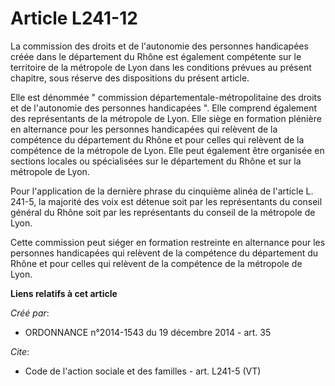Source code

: # Article L241-12

La commission des droits et de l'autonomie des personnes handicapées créée dans le département du Rhône est également
compétente sur le territoire de la métropole de Lyon dans les conditions prévues au présent chapitre, sous réserve des
dispositions du présent article.

Elle est dénommée " commission départementale-métropolitaine des droits et de l'autonomie des personnes handicapées ". Elle
comprend également des représentants de la métropole de Lyon. Elle siège en formation plénière en alternance pour les
personnes handicapées qui relèvent de la compétence du département du Rhône et pour celles qui relèvent de la compétence de
la métropole de Lyon. Elle peut également être organisée en sections locales ou spécialisées sur le département du Rhône et
sur la métropole de Lyon.

Pour l'application de la dernière phrase du cinquième alinéa de l'article L. 241-5, la majorité des voix est détenue soit par
les représentants du conseil général du Rhône soit par les représentants du conseil de la métropole de Lyon.

Cette commission peut siéger en formation restreinte en alternance pour les personnes handicapées qui relèvent de la
compétence du département du Rhône et pour celles qui relèvent de la compétence de la métropole de Lyon.

**Liens relatifs à cet article**

_Créé par_:

  - ORDONNANCE n°2014-1543 du 19 décembre 2014 - art. 35

_Cite_:

  - Code de l'action sociale et des familles - art. L241-5 (VT)
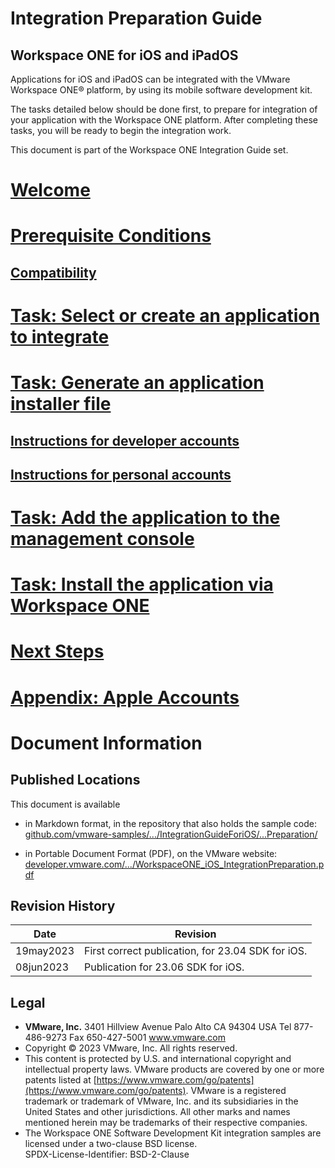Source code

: # Integration Preparation Guide
## Workspace ONE for iOS and iPadOS
Applications for iOS and iPadOS can be integrated with the VMware Workspace ONE®
platform, by using its mobile software development kit.

The tasks detailed below should be done first, to prepare for integration of
your application with the Workspace ONE platform. After completing these tasks,
you will be ready to begin the integration work.

This document is part of the Workspace ONE Integration Guide set.

# [Welcome](01Welcome/readme.md)

# [Prerequisite Conditions](02PrerequisiteConditions/readme.md)

## [Compatibility](02PrerequisiteConditions/01Compatibility/readme.md)

# [Task: Select or create an application to integrate](03Task_Select-or-create-an-application-to-integrate/readme.md)

# [Task: Generate an application installer file](04Task_Generate-an-application-installer-file/readme.md)

## [Instructions for developer accounts](04Task_Generate-an-application-installer-file/01Instructions-for-developer-accounts/readme.md)

## [Instructions for personal accounts](04Task_Generate-an-application-installer-file/02Instructions-for-personal-accounts/readme.md)

# [Task: Add the application to the management console](05Task_Add-the-application-to-the-management-console/readme.md)

# [Task: Install the application via Workspace ONE](06Task_Install-the-application-via-Workspace-ONE/readme.md)

# [Next Steps](07Next-Steps/readme.md)

# [Appendix: Apple Accounts](21Appendix_Apple-Accounts/readme.md)

# Document Information
## Published Locations
This document is available

-   in Markdown format, in the repository that also holds the sample code:  
    [github.com/vmware-samples/.../IntegrationGuideForiOS/...Preparation/](https://github.com/vmware-samples/workspace-ONE-SDK-integration-samples/blob/main/IntegrationGuideForiOS/Guides/22Preparation/readme.md)

-   in Portable Document Format (PDF), on the VMware website:  
    [developer.vmware.com/.../WorkspaceONE_iOS_IntegrationPreparation.pdf](https://developer.vmware.com/docs/18006/WorkspaceONE_iOS_IntegrationPreparation.pdf)

## Revision History
|Date     |Revision                                          |
|---------|--------------------------------------------------|
|19may2023|First correct publication, for 23.04 SDK for iOS. |
|08jun2023|Publication for 23.06 SDK for iOS. |

## Legal
-   **VMware, Inc.** 3401 Hillview Avenue Palo Alto CA 94304 USA
    Tel 877-486-9273 Fax 650-427-5001 www.vmware.com
-   Copyright © 2023 VMware, Inc. All rights reserved.
-   This content is protected by U.S. and international copyright and
    intellectual property laws. VMware products are covered by one
    or more patents listed at
    [https://www.vmware.com/go/patents](https://www.vmware.com/go/patents).
    VMware is a registered trademark or trademark of VMware, Inc. and its
    subsidiaries in the United States and other jurisdictions. All other marks
    and names mentioned herein may be trademarks of their respective companies.
-   The Workspace ONE Software Development Kit integration samples are
    licensed under a two-clause BSD license.  
    SPDX-License-Identifier: BSD-2-Clause
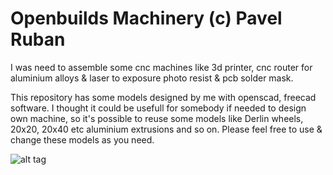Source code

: # Openbuilds Machinery (c) Pavel Ruban
I was need to assemble some cnc machines like 3d printer, cnc router for aluminium alloys &amp; laser to exposure photo resist &amp; pcb solder mask.

This repository has some models designed by me with openscad, freecad software. I thought it could be usefull for somebody if needed to design own machine, so it's possible to reuse some models like Derlin wheels, 20x20, 20x40 etc aluminium extrusions  and so on. Please feel free to use & change these models as you need.


![alt tag](https://github.com/pavelruban-org/openbuilds_machinery/blob/master/laser_screen_2.png)
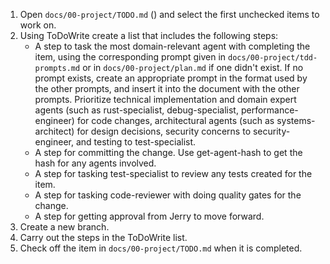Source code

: 1. Open `docs/00-project/TODO.md` () and select the first unchecked items to work on.
2. Using ToDoWrite create a list that includes the following steps:
    - A step to task the most domain-relevant agent with completing the item, using the corresponding prompt given in `docs/00-project/tdd-prompts.md` or in `docs/00-project/plan.md` if one didn't exist. If no prompt exists, create an appropriate prompt in the format used by the other prompts, and insert it into the document with the other prompts. Prioritize technical implementation and domain expert agents (such as rust-specialist, debug-specialist, performance-engineer) for code changes, architectural agents (such as systems-architect) for design decisions, security concerns to security-engineer, and testing to test-specialist.
    - A step for committing the change. Use get-agent-hash to get the hash for any agents involved.
    - A step for tasking test-specialist to review any tests created for the item.
    - A step for tasking code-reviewer with doing quality gates for the change.
    - A step for getting approval from Jerry to move forward.
3. Create a new branch.
4. Carry out the steps in the ToDoWrite list.
5. Check off the item in `docs/00-project/TODO.md` when it is completed.
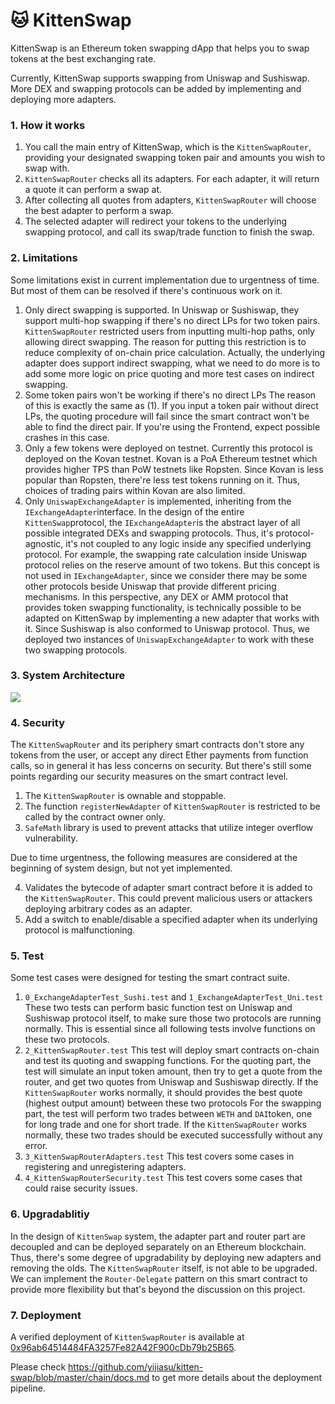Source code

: # 🐱 KittenSwap

KittenSwap is an Ethereum token swapping dApp that helps you to swap tokens at the best exchanging rate.

Currently, KittenSwap supports swapping from Uniswap and Sushiswap. More DEX and swapping protocols can be added by implementing and deploying more adapters.

  

### 1. How it works

1. You call the main entry of KittenSwap, which is the `KittenSwapRouter`, providing your designated swapping token pair and amounts you wish to swap with.
2. `KittenSwapRouter` checks all its adapters. For each adapter, it will return a quote it can perform a swap at.
3. After collecting all quotes from adapters, `KittenSwapRouter` will choose the best adapter to perform a swap.
4. The selected adapter will redirect your tokens to the underlying swapping protocol, and call its swap/trade function to finish the swap.

### 2. Limitations

Some limitations exist in current implementation due to urgentness of time. But most of them can be resolved if there's continuous work on it.

1. Only direct swapping is supported.
	In Uniswap or Sushiswap, they support multi-hop swapping if there's no direct LPs for two token pairs. `KittenSwapRouter` restricted users from inputting multi-hop paths, only allowing direct swapping. The reason for putting this restriction is to reduce complexity of on-chain price calculation. Actually, the underlying adapter does support indirect swapping, what we need to do more is to add some more logic on price quoting and more test cases on indirect swapping.
2. Some token pairs won't be working if there's no direct LPs
	The reason of this is exactly the same as (1). If you input a token pair without direct LPs, the quoting procedure will fail since the smart contract won't be able to find the direct pair. If you're using the Frontend, expect possible crashes in this case.
3. Only a few tokens were deployed on testnet.
	Currently this protocol is deployed on the Kovan testnet. Kovan is a PoA Ethereum testnet which provides higher TPS than PoW testnets like Ropsten. Since Kovan is less popular than Ropsten, there're less test tokens running on it. Thus, choices of trading pairs within Kovan are also limited.
4. Only `UniswapExchangeAdapter` is implemented, inheriting from the `IExchangeAdapter`interface.
	In the design of the entire `KittenSwap`protocol, the `IExchangeAdapter`is the abstract layer of all possible integrated DEXs and swapping protocols. Thus, it's protocol-agnostic, it's not coupled to any logic inside any specified underlying protocol. For example, the swapping rate calculation inside Uniswap protocol relies on the reserve amount of two tokens. But this concept is not used in `IExchangeAdapter`, since we consider there may be some other protocols beside Uniswap that provide different pricing mechanisms. In this perspective, any DEX or AMM protocol that provides token swapping functionality, is technically possible to be adapted on KittenSwap by implementing a new adapter that works with it.
	Since Sushiswap is also conformed to Uniswap protocol. Thus, we deployed two instances of `UniswapExchangeAdapter` to work with these two swapping protocols.

### 3. System Architecture	
![](https://raw.githubusercontent.com/yijiasu/kitten-swap/master/kittenswap.png?token=ABB54D527BT7ZZJYQ2RPFHDAS22QM)

### 4. Security

The `KittenSwapRouter` and its periphery smart contracts don't store any tokens from the user, or accept any direct Ether payments from function calls, so in general it has less concerns on security.  But there's still some points regarding our security measures on the smart contract level.

1. The `KittenSwapRouter` is ownable and stoppable.
2. The function `registerNewAdapter` of `KittenSwapRouter` is restricted to be called by the contract owner only.
3. `SafeMath` library is used to prevent attacks that utilize integer overflow vulnerability. 

Due to time urgentness, the following measures are considered at the beginning of system design, but not yet implemented.

4. Validates the bytecode of adapter smart contract before it is added to the `KittenSwapRouter`. This could prevent malicious users or attackers deploying arbitrary codes as an adapter.
6. Add a switch to enable/disable a specified adapter when its underlying protocol is malfunctioning.

### 5. Test

Some test cases were designed for testing the smart contract suite.

1. `0_ExchangeAdapterTest_Sushi.test` and `1_ExchangeAdapterTest_Uni.test` These two tests can perform basic function test on Uniswap and Sushiswap protocol itself, to make sure those two protocols are running normally. This is essential since all following tests involve functions on these two protocols.
2. `2_KittenSwapRouter.test` This test will deploy smart contracts on-chain and test its quoting and swapping functions. 
For the quoting part, the test will simulate an input token amount, then try to get a quote from the router, and get two quotes from Uniswap and Sushiswap directly. If the `KittenSwapRouter` works normally, it should provides the best quote (highest output amount) between these two protocols
For the swapping part, the test will perform two trades between `WETH` and `DAI`token, one for long trade and one for short trade. If the `KittenSwapRouter` works normally, these two trades should be executed successfully without any error.
3. `3_KittenSwapRouterAdapters.test` This test covers some cases in registering and unregistering adapters.
4. `4_KittenSwapRouterSecurity.test` This test covers some cases that could raise security issues. 

### 6. Upgradablitiy

In the design of `KittenSwap` system, the adapter part and router part are decoupled and can be deployed separately on an Ethereum blockchain. Thus, there's some degree of upgradability by deploying new adapters and removing the olds. The `KittenSwapRouter` itself, is not able to be upgraded. We can implement the `Router-Delegate` pattern on this smart contract to provide more flexibility but that's beyond the discussion on this project.

### 7. Deployment

A verified deployment of  `KittenSwapRouter`  is available at  [0x96ab64514484FA3257Fe82A42F900cDb79b25B65](https://kovan.etherscan.io/address/0x96ab64514484FA3257Fe82A42F900cDb79b25B65).

Please check https://github.com/yijiasu/kitten-swap/blob/master/chain/docs.md to get more details about the deployment pipeline.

* * * * * * * * *

**Written task**: Using the listing above, list every line in which the string "tasking" occurs.

**Problem solution**:
    - A step for tasking test-specialist to review any tests created for the item.
    - A step for tasking code-reviewer with doing quality gates for the change.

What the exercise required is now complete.